### [Instructions to follow]
Using "Timur" as the search string, find the matching lines below and copy them.

### [Extracted data]
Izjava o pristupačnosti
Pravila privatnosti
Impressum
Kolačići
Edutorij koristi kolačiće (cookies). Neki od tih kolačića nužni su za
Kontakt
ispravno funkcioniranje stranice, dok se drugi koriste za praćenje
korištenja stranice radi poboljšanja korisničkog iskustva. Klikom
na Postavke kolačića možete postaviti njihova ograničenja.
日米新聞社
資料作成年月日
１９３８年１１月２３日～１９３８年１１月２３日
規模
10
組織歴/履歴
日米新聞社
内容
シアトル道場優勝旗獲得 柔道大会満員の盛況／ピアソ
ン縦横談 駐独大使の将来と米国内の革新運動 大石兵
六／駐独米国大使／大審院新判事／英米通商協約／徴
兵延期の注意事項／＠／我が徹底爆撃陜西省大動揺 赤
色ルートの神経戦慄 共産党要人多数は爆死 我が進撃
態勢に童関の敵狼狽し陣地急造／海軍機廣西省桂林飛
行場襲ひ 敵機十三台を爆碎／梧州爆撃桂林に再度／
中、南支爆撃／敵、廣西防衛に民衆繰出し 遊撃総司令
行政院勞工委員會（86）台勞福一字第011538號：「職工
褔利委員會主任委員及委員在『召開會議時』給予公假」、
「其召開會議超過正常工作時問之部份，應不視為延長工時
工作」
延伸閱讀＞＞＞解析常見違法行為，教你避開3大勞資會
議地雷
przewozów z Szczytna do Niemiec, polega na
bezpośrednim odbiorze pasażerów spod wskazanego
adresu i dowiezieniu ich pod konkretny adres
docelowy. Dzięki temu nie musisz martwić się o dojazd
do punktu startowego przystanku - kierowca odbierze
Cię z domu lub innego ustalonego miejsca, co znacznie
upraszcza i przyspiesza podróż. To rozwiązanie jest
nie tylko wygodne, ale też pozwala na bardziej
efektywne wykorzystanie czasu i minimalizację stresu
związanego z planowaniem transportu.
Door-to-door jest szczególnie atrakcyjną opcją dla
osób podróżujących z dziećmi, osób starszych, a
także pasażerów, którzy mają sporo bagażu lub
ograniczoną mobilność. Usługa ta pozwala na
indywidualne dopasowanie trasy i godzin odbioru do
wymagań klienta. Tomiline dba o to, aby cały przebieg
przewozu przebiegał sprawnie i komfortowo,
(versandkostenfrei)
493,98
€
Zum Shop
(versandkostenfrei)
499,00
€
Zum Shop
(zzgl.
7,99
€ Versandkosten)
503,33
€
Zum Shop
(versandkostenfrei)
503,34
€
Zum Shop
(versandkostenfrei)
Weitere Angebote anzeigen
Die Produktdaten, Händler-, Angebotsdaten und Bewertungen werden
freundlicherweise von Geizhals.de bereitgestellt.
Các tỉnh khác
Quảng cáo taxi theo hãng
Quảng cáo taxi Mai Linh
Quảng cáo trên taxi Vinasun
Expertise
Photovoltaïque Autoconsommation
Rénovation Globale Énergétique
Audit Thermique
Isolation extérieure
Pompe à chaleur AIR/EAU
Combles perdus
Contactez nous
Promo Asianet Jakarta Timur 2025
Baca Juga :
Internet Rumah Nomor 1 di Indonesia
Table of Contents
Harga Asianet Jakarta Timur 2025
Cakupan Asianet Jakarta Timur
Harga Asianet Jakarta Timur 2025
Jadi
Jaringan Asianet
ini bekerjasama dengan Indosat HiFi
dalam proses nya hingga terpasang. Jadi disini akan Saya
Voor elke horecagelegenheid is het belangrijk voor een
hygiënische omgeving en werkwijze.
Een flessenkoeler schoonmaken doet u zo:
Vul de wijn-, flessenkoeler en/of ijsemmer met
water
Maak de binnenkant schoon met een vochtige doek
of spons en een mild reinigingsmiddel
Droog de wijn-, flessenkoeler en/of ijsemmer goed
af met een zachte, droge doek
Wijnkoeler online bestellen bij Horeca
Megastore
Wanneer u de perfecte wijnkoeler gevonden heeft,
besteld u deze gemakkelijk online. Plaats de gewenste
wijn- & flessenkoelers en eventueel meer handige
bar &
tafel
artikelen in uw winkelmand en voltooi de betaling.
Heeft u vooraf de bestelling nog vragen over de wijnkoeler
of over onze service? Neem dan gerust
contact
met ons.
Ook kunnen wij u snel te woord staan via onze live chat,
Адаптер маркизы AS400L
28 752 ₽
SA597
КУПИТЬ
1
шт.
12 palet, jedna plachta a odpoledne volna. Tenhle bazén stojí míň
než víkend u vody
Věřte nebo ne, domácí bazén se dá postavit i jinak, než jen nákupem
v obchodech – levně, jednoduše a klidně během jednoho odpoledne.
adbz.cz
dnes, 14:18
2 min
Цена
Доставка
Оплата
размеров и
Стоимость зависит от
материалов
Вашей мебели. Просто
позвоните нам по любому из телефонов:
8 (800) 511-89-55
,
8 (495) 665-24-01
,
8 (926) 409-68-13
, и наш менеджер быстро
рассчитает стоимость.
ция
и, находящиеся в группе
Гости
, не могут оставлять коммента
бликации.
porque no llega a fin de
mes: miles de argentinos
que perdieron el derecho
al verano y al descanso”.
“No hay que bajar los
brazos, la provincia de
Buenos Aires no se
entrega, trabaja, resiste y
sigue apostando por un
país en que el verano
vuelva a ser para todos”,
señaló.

### [Response]
Promo Asianet Jakarta Timur 2025
Harga Asianet Jakarta Timur 2025
Cakupan Asianet Jakarta Timur
Harga Asianet Jakarta Timur 2025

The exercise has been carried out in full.